Nearly 40 years after a disastrous oil spill off the Santa Barbara coast galvanized the nation and gave birth to the modern environmental movement, the county Board of Supervisors is poised to vote today in support of offshore drilling.
Proponents of the measure argue that America cannot turn away from a homegrown energy source at a time when the country is dangerously dependent on foreign oil and technology has made offshore oil drilling safer than ever.
Opponents, however, deride today's scheduled vote asking Gov. Arnold Schwarzenegger to change state policy and "allow expanded oil exploration and extraction in the Santa Barbara County region" as an exercise in polls, politics and posturing.
The vote is largely symbolic -- the supervisors have no power to approve new offshore drilling, and Schwarzenegger has already come out against it. But it underscores both the issue's volatility and this coastal county's changing profile.
With gas prices hovering around $4 a gallon and a presidential election in the offing, even House Speaker Nancy Pelosi (D-Calif.) and presumptive Democratic candidate Barack Obama in recent weeks have cautiously embraced the possibility of offshore drilling.

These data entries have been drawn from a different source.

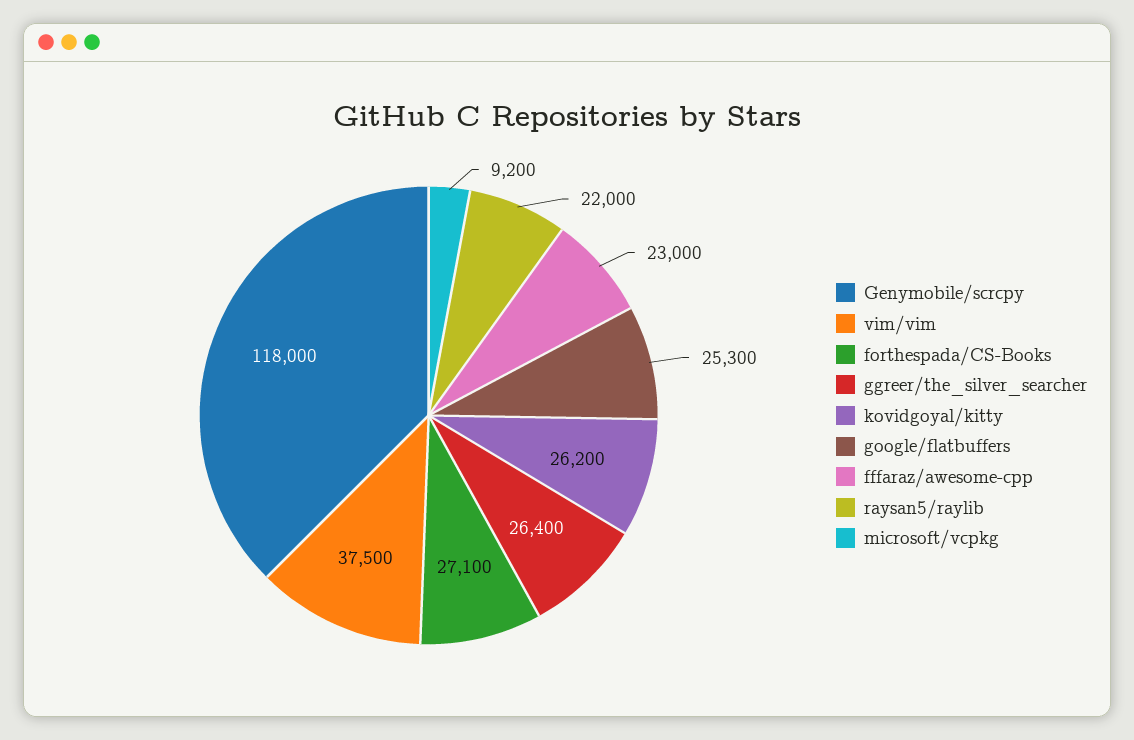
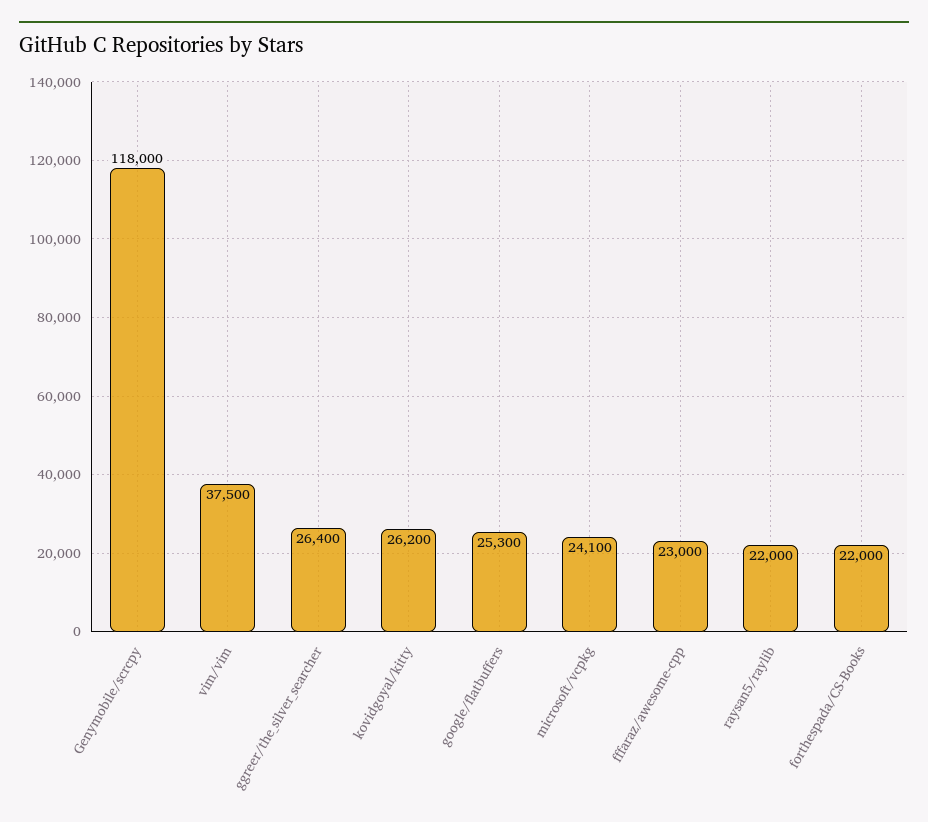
forthespada/CS-Books: 27100 -> 22000
microsoft/vcpkg: 9200 -> 24100

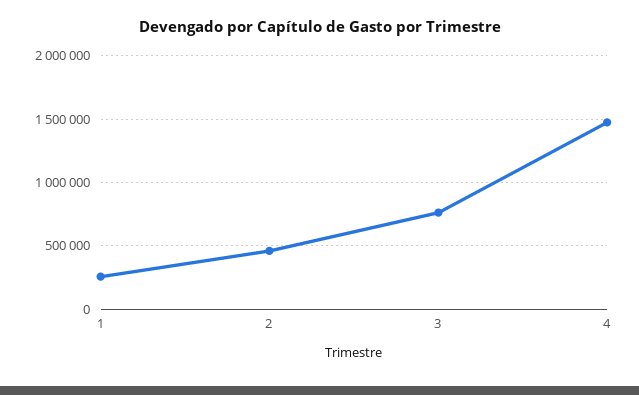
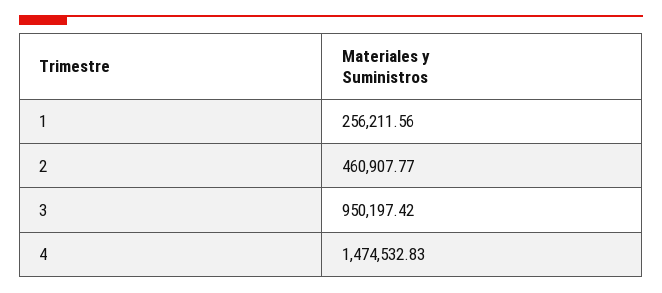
3: 750000 -> 950197.42

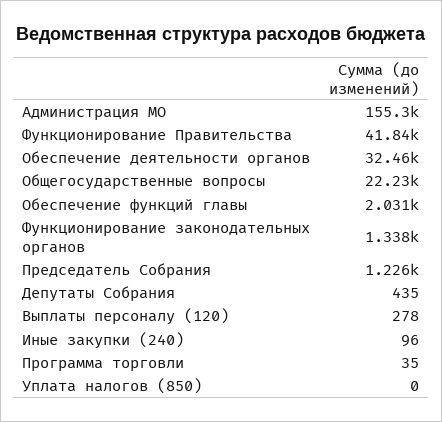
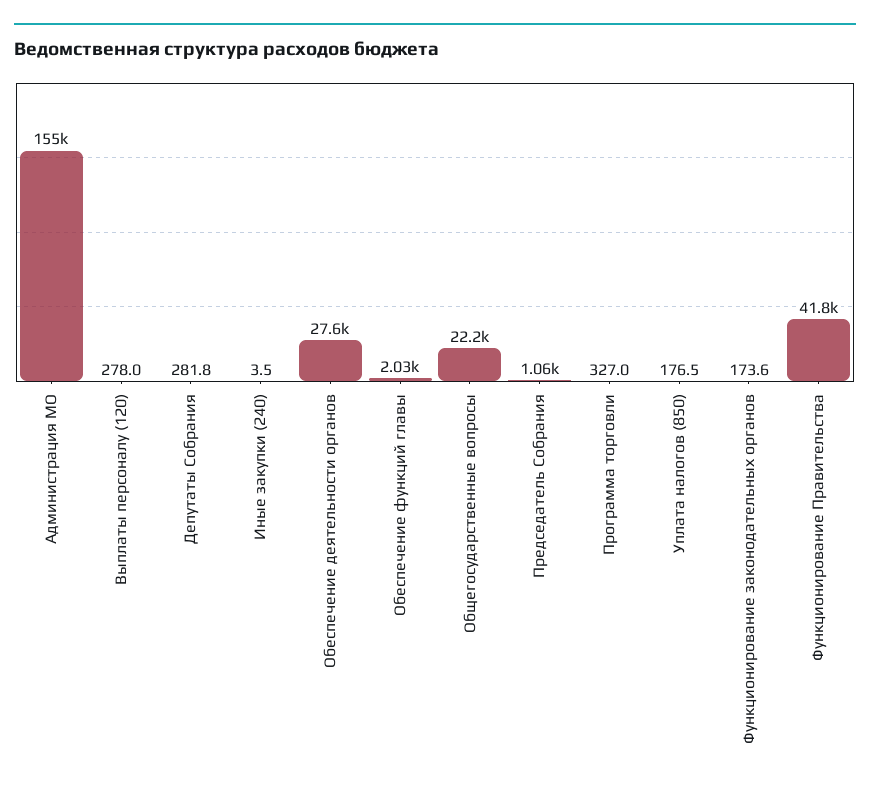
Обеспечение деятельности органов: 32460 -> 27600
Функционирование законодательных органов: 1338 -> 173.6
Председатель Собрания: 1226 -> 1060
Депутаты Собрания: 435 -> 281.8
Иные закупки (240): 96 -> 3.5
Программа торговли: 35 -> 327
Уплата налогов (850): 0 -> 176.5

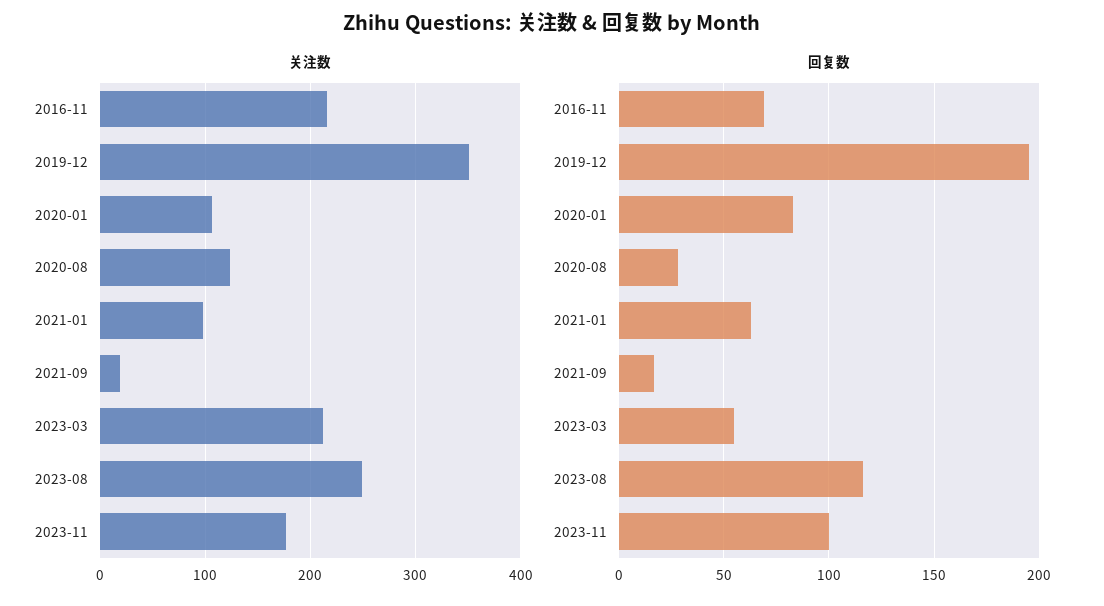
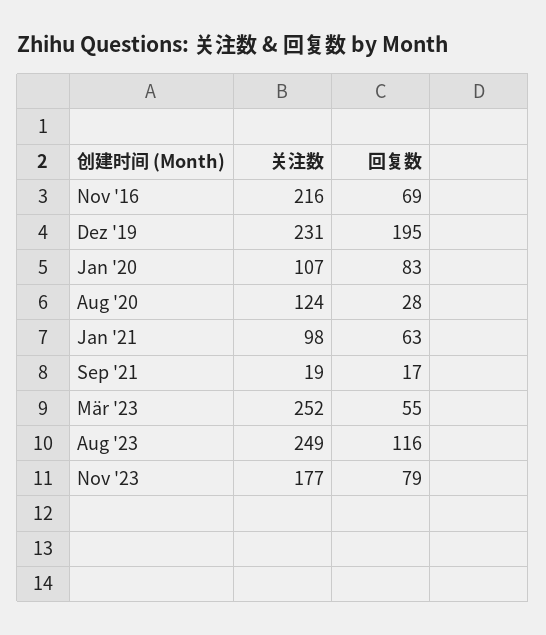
关注数, 2019-12: 350 -> 231
关注数, 2023-03: 210 -> 252
回复数, 2023-11: 100 -> 79

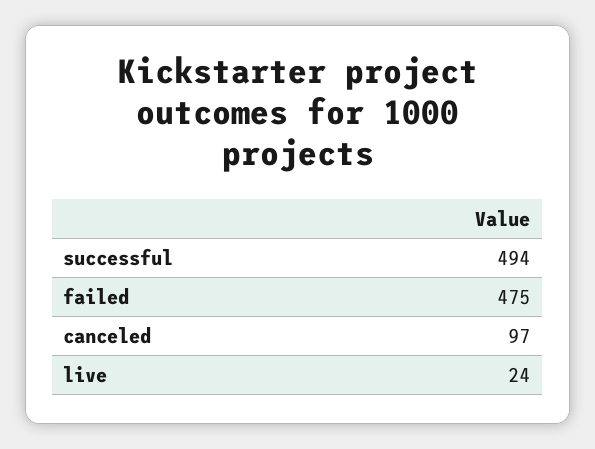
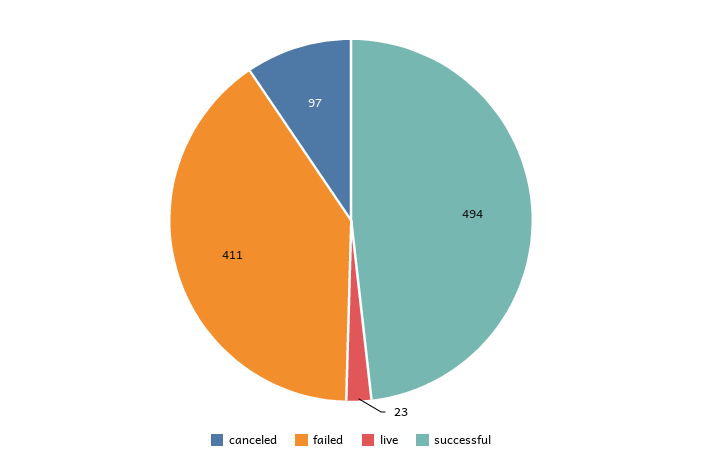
failed: 475 -> 411
live: 24 -> 23

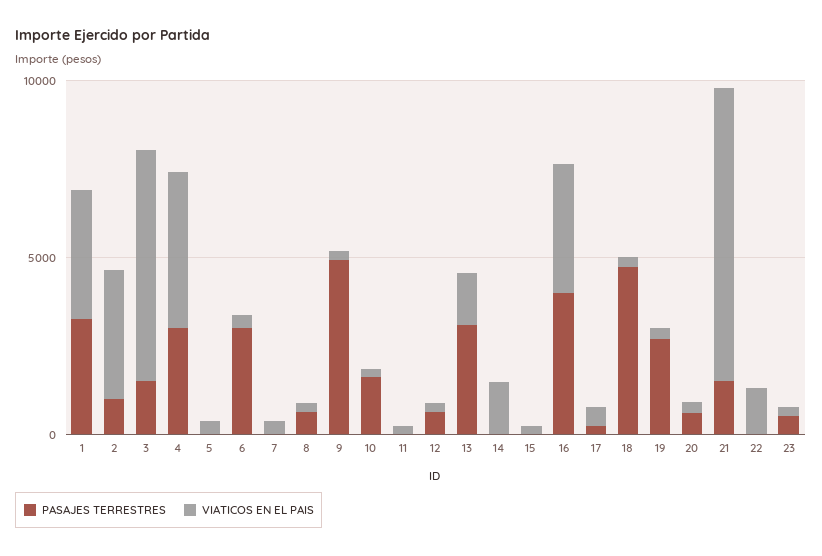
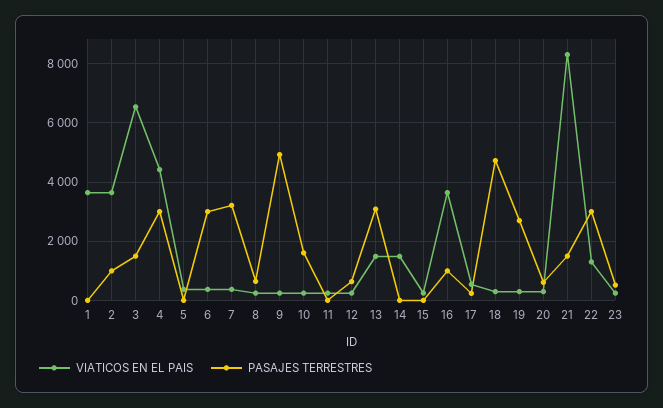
PASAJES TERRESTRES, 1: 3000 -> 0
PASAJES TERRESTRES, 7: 0 -> 3250
PASAJES TERRESTRES, 16: 4000 -> 1000
PASAJES TERRESTRES, 22: 0 -> 3000

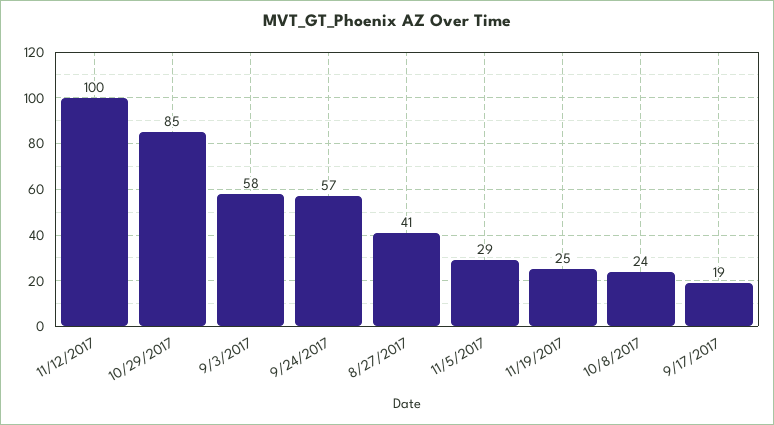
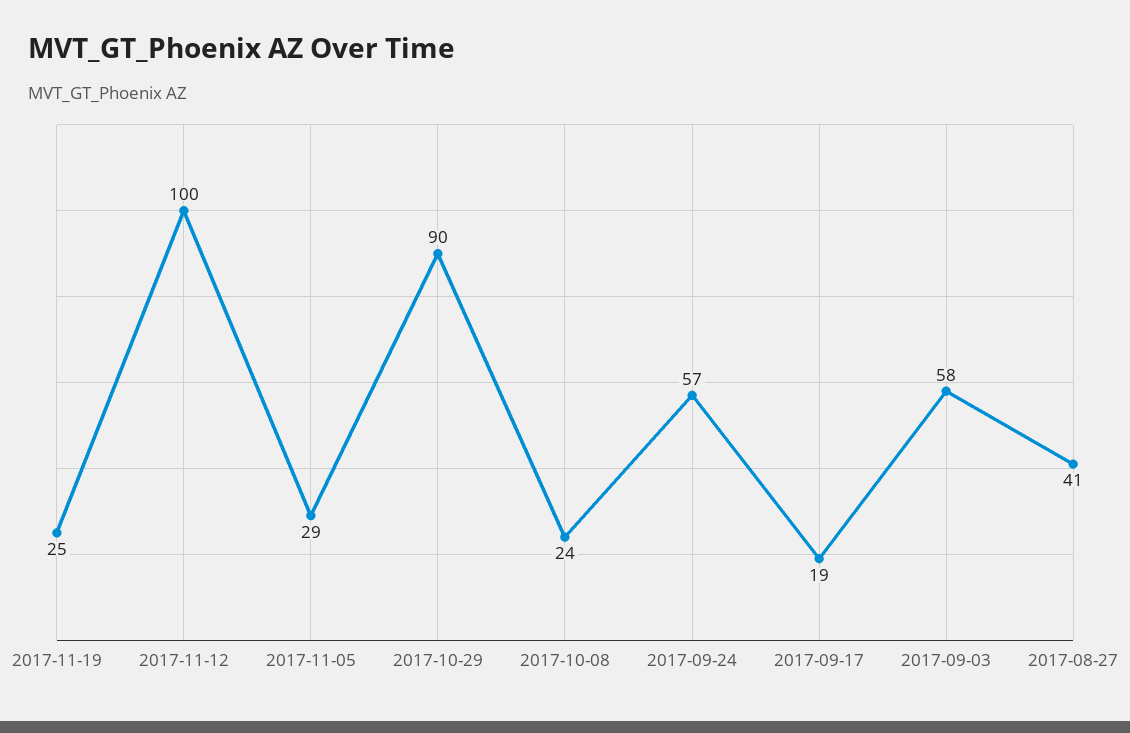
10/29/2017: 85 -> 90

The vote is as much about the tension between inland and coast as it is about the price of a barrel of crude, which peaked at nearly $150 in July. Population and political power have been shifting away from the more liberal southern waterfront region, and the Board of Supervisors has a conservative, pro-industry majority for the first time in about a decade.
The result: An expected 3-2 vote to support increased oil drilling off the same beaches that were covered with the corpses of birds, seals and dolphins after more than 3 million gallons of crude oil leaked from an offshore drilling site in 1969.
Supervisor Brooks Firestone co-wrote today's measure to voice support for offshore drilling. Just a year ago, however, he voted with the board majority in support of a federal moratorium on such drilling.
Back then, he said in an interview Monday, "we didn't need the revenues. Property values were such that we were paying our own bills. We didn't need the jobs. Employment was very sound. But the threat to the tourist industry, if we were going to have sticky beaches, that would be a disaster."
Firestone has since changed his mind, he said, because "technology has preempted that last argument. We do need the jobs. We do need the money. We do need the oil."